*** Block opens ***
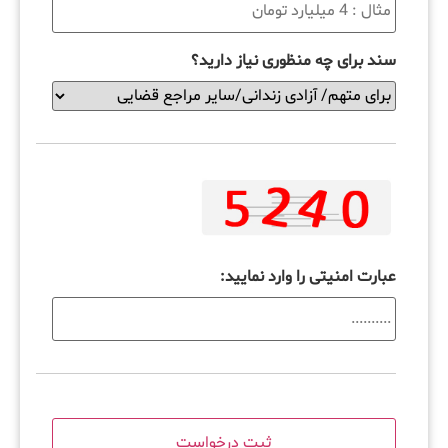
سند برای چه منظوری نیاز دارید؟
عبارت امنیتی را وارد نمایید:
*** Block closes ***
*** Block opens ***
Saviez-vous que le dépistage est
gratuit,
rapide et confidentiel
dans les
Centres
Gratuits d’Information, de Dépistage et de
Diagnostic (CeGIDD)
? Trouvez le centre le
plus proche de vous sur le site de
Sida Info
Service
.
*** Block closes ***
*Exercise instructions:* Please tally the lines of the data in which the string "vous" appears and write only the total.

*Written answer:* 2